▶ [Listing]
........

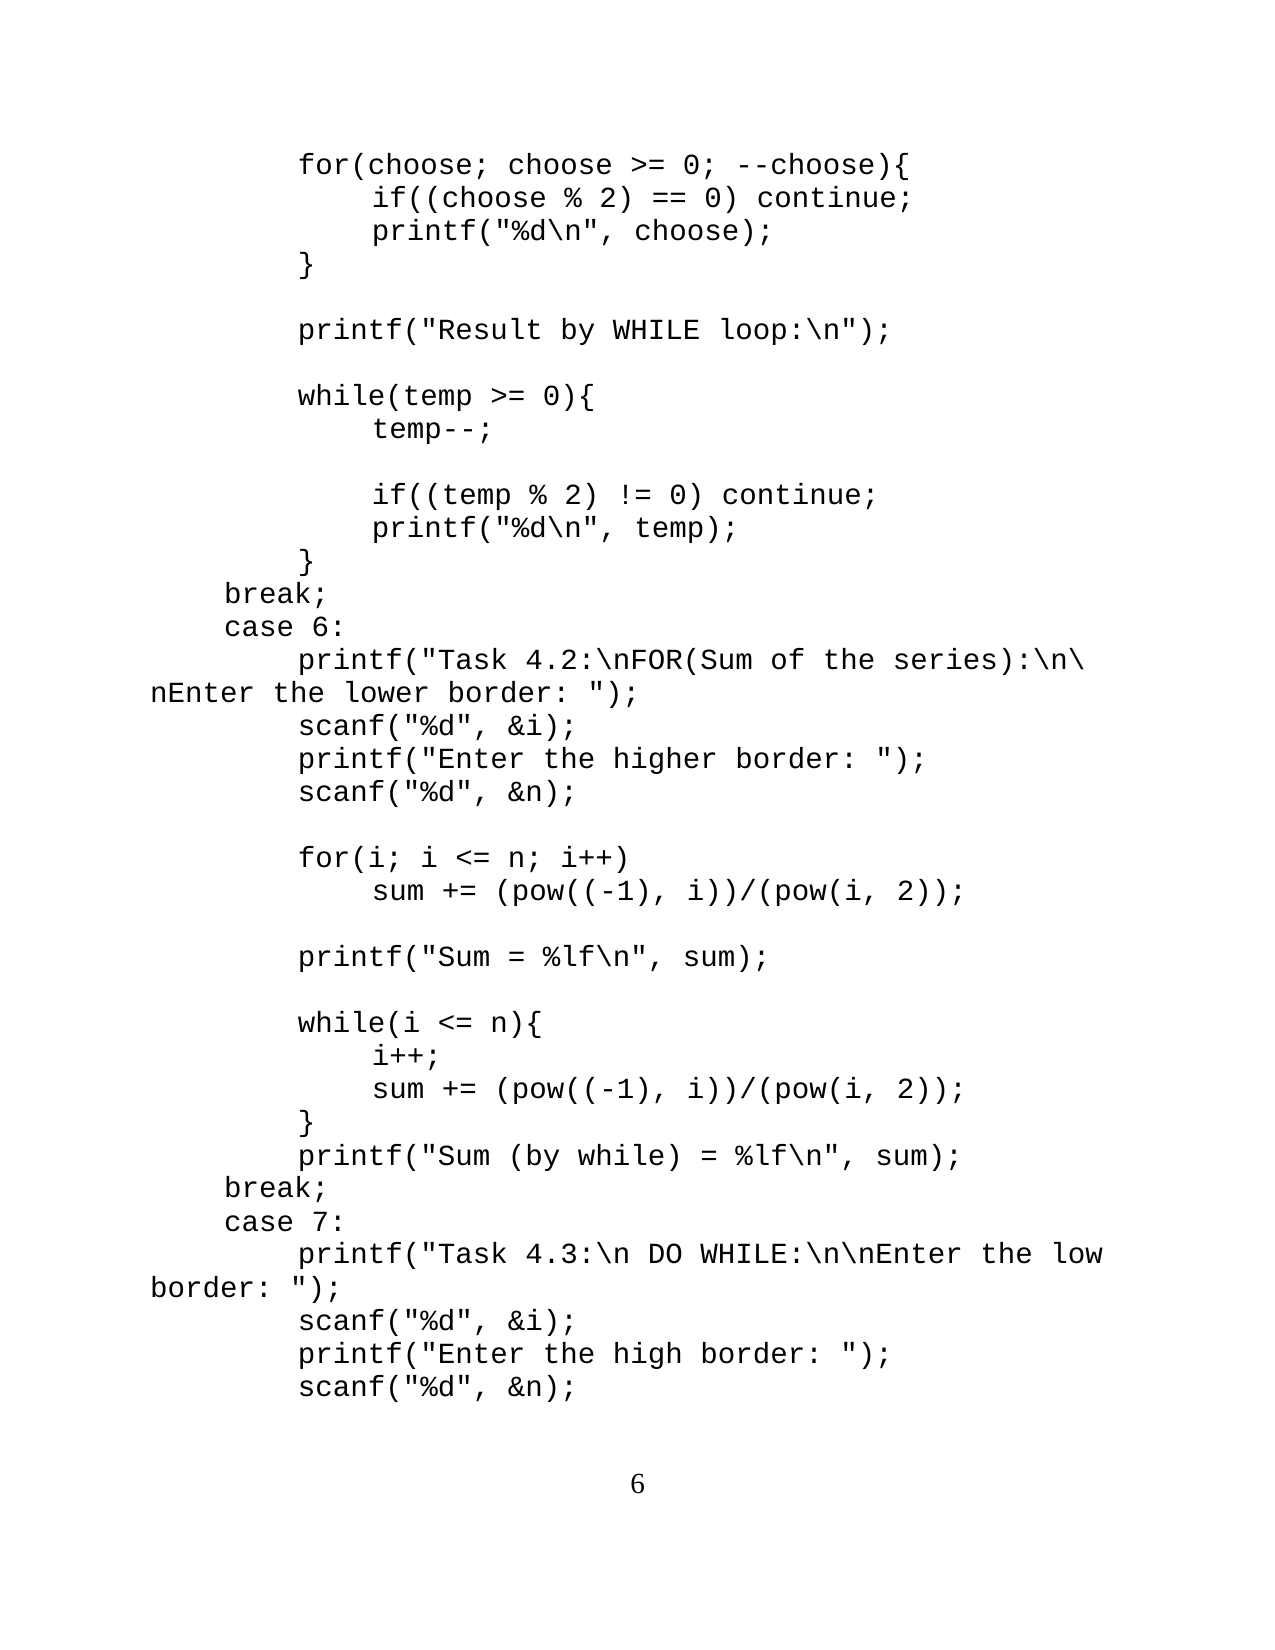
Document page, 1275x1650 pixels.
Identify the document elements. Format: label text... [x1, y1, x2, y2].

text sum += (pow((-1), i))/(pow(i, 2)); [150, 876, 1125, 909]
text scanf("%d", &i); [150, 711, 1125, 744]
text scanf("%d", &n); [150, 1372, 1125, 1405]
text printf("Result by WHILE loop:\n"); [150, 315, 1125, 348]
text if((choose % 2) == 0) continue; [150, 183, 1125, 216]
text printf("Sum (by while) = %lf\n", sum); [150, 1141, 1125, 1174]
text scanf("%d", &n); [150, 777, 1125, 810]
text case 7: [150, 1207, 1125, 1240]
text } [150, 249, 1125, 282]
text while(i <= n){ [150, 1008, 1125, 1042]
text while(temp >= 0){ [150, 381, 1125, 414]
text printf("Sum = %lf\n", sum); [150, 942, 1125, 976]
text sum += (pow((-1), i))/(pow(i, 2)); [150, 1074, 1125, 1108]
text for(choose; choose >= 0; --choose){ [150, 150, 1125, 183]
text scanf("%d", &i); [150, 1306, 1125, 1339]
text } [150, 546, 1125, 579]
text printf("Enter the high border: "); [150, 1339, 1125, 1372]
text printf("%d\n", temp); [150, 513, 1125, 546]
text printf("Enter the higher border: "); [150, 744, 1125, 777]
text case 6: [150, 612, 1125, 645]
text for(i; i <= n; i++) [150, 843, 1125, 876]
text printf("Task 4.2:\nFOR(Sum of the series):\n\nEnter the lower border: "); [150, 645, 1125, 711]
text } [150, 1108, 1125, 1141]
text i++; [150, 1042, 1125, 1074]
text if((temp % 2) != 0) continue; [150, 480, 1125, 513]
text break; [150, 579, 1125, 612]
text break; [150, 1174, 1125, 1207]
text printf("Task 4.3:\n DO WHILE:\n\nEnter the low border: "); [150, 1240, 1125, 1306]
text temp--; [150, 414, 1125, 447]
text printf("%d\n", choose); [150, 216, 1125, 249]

........

▶ [Do this]
Change every "border" in the records above to "limit" and leave everything else as it is. Omit the pictures from your answer.

▶ [Expected answer]
Document page, 1275x1650 pixels.
Identify the document elements. Format: label text... [x1, y1, x2, y2].

text sum += (pow((-1), i))/(pow(i, 2)); [150, 876, 1125, 909]
text scanf("%d", &i); [150, 711, 1125, 744]
text scanf("%d", &n); [150, 1372, 1125, 1405]
text printf("Result by WHILE loop:\n"); [150, 315, 1125, 348]
text if((choose % 2) == 0) continue; [150, 183, 1125, 216]
text printf("Sum (by while) = %lf\n", sum); [150, 1141, 1125, 1174]
text scanf("%d", &n); [150, 777, 1125, 810]
text case 7: [150, 1207, 1125, 1240]
text } [150, 249, 1125, 282]
text while(i <= n){ [150, 1008, 1125, 1042]
text while(temp >= 0){ [150, 381, 1125, 414]
text printf("Sum = %lf\n", sum); [150, 942, 1125, 976]
text sum += (pow((-1), i))/(pow(i, 2)); [150, 1074, 1125, 1108]
text for(choose; choose >= 0; --choose){ [150, 150, 1125, 183]
text scanf("%d", &i); [150, 1306, 1125, 1339]
text } [150, 546, 1125, 579]
text printf("Enter the high limit: "); [150, 1339, 1125, 1372]
text printf("%d\n", temp); [150, 513, 1125, 546]
text printf("Enter the higher limit: "); [150, 744, 1125, 777]
text case 6: [150, 612, 1125, 645]
text for(i; i <= n; i++) [150, 843, 1125, 876]
text printf("Task 4.2:\nFOR(Sum of the series):\n\nEnter the lower limit: "); [150, 645, 1125, 711]
text } [150, 1108, 1125, 1141]
text i++; [150, 1042, 1125, 1074]
text if((temp % 2) != 0) continue; [150, 480, 1125, 513]
text break; [150, 579, 1125, 612]
text break; [150, 1174, 1125, 1207]
text printf("Task 4.3:\n DO WHILE:\n\nEnter the low limit: "); [150, 1240, 1125, 1306]
text temp--; [150, 414, 1125, 447]
text printf("%d\n", choose); [150, 216, 1125, 249]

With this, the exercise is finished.